Historically High CD Rates Despite Changing Fed Decisions

Eulerpool Research Systems Dec 10, 2024

Takeaways NEW

  • CD rates remain historically high despite Fed rate cuts.
  • Long-term CDs sometimes offer lower interest rates than short-term ones due to economic uncertainties.
The Federal Reserve has lowered the key interest rate several times this year, leading to a general decline in interest rates for savings accounts. Nevertheless, the interest rates for Certificates of Deposit (CDs) remain surprisingly attractive, offering savers the opportunity to benefit from a fixed return of over 4%. Currently, short-term CDs with maturities ranging from six to twelve months offer interest rates between 4.00% and 4.50% APY. Medium-term CDs with maturities of one to three years are similarly high, although interest rates for longer-term CDs of three or more years tend to be slightly lower. A remarkable offer is the 9-month CD from Synchrony, which boasts a peak rate of 4.30% APY without a minimum deposit requirement. Such conditions invite investors to carefully consider their decision and choose the appropriate product. In the early 2000s, CDs were known for higher yields, but the global financial crisis of 2008 led to a drastic decline. At that time, the average interest rates for one-year CDs were around 1%, while five-year CDs yielded less than 2%. This trend continued into the 2010s, partly due to the Fed's monetary policy measures aimed at boosting economic growth. A turning point came between 2015 and 2018, when the Fed gradually raised interest rates, causing CD rates to rise slightly.

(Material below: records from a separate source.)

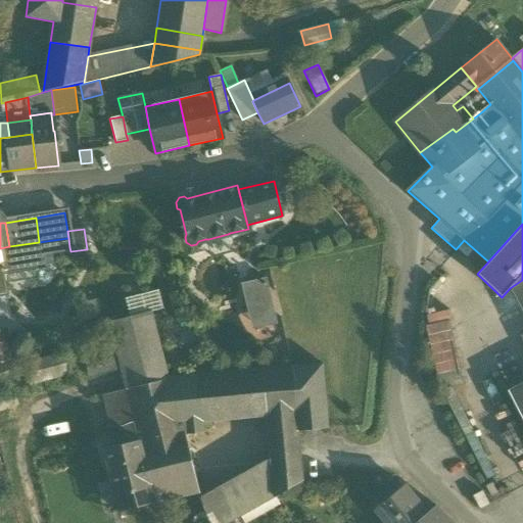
[(208,239),(205,239),(209,258),(234,252),(230,233),(228,234),(208,239)]
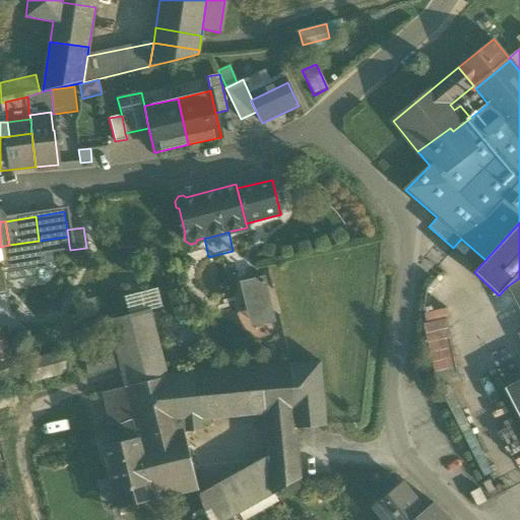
[(39,241),(9,245),(0,247),(2,259),(1,260),(5,281),(37,276),(37,279),(42,283),(48,282),(52,276),(51,270),(55,266),(53,253),(52,249),(69,246),(68,237),(39,241)]
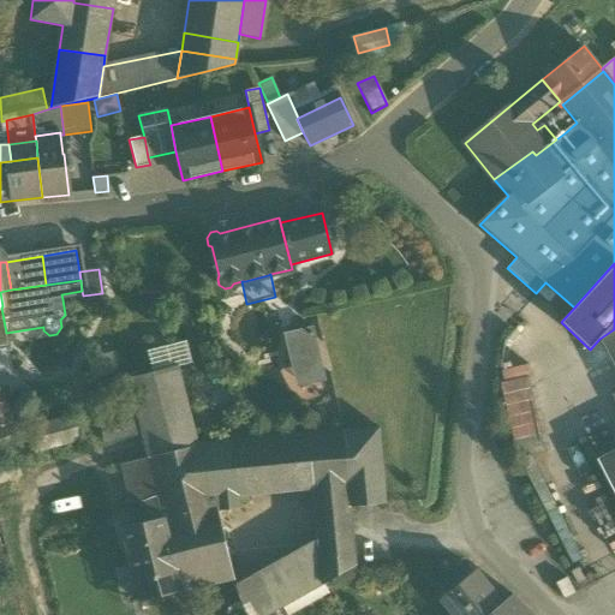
[(138,285),(137,304),(163,306),(166,286),(138,285)]
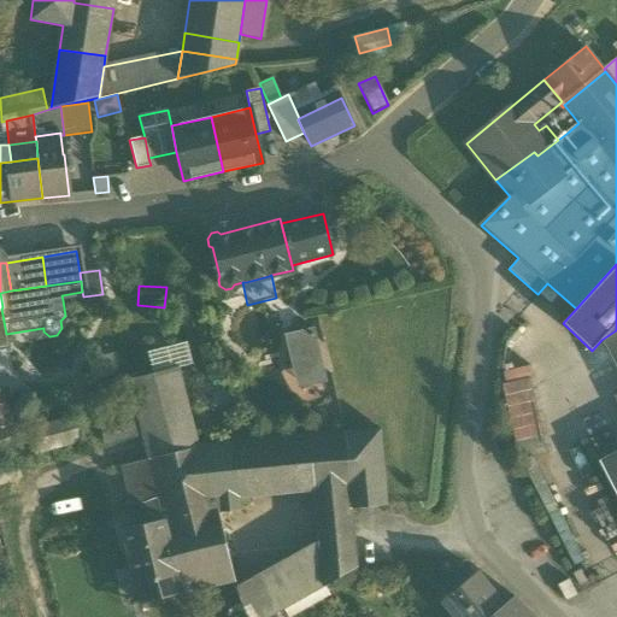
[(312,333),(312,328),(285,335),(297,389),(324,382),(323,378),(301,383),(291,339),(312,333)]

However, the COVID-19 pandemic once again led to emergency rate cuts, resulting in new lows for CD rates. With inflation caused by the pandemic, there was a reversal when the Fed raised the key interest rates eleven times between March 2022 and July 2023. These increases led to higher yields for loans and savings products, which lasted until September 2024 when the Fed lowered the key interest rate again as inflation was under control. Currently, CD rates are starting to decline from their peak but remain high by historical standards. Traditionally, longer-term CDs offered higher interest rates than shorter terms. However, in today's economic uncertainty, it appears that the highest average rates are found in 12-month CDs, indicating a flattening or inverted yield curve.